3.        Uma proteção jurídica prevista no artigo 6.° da Diretiva 2001/29 relativa à harmonização de certos aspetos do direito de autor e dos direitos conexos na sociedade da informação, contra os atos não autorizados pelo titular dos direitos de autor deve respeitar, em conformidade com o artigo 6.°, n.° 2, da diretiva, interpretada à luz do seu considerando 48, o princípio da proporcionalidade e não deve proibir os dispositivos ou as atividades que têm, no plano comercial, um objetivo ou uma utilização diversa da de facilitar a realização desses atos mediante a neutralização da proteção técnica.

Assim, a referida proteção jurídica é concedida unicamente em relação às medidas de caráter tecnológico que prosseguem o objetivo de impedir ou de eliminar, no que respeita às obras, os atos não autorizados pelo titular de um direito de autor como a reprodução, a comunicação de obras ao público e a colocação destas à disposição do público, bem como a distribuição do original ou respetivas cópias.
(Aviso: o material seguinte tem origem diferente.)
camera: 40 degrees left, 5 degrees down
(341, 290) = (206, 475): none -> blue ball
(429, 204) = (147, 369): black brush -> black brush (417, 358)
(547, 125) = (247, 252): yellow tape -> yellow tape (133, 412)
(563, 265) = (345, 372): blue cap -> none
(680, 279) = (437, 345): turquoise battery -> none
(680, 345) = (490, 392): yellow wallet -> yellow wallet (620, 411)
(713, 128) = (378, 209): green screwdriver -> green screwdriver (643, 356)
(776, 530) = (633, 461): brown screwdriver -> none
As ditas medidas devem ser adequadas à realização desse objetivo e não devem ultrapassar o necessário para esse efeito.

No que toca às medidas de caráter tecnológico que consistem, principalmente, em equipar com um dispositivo de reconhecimento não só o suporte que contém a obra protegida, como o jogo de vídeo, para a proteger contra atos não autorizados pelo titular do direito de autor, mas também os aparelhos portáteis ou as consolas destinadas a permitir o acesso a esses jogos e a respetiva utilização, incumbe ao órgão jurisdicional nacional verificar se outras medidas ou medidas não instaladas nas consolas poderiam causar menos interferências com as atividades dos terceiros ou limitações dessas atividades, proporcionando uma proteção comparável aos direitos do titular. Para esse efeito, é pertinente ter em conta, designadamente, os custos relativos aos diferentes tipos de medidas de caráter tecnológico, os aspetos técnicos e práticos da sua aplicação, bem como a comparação da eficácia desses diferentes tipos de medidas de caráter tecnológico no que se refere à proteção dos direitos do titular, eficácia essa que, no entanto, não tem de ser absoluta. Incumbe também ao referido órgão jurisdicional apreciar a finalidade dos dispositivos, dos produtos ou dos componentes suscetíveis de neutralizar as referidas medidas de caráter tecnológico. A este propósito, será particularmente pertinente, em função das circunstâncias em causa, a prova da utilização que os terceiros efetivamente lhes dão. O órgão jurisdicional nacional pode, designadamente, examinar a frequência com que esses dispositivos, produtos ou componentes são efetivamente utilizados com inobservância do direito de autor, bem como a frequência com que são utilizados para fins que não violam o referido direito.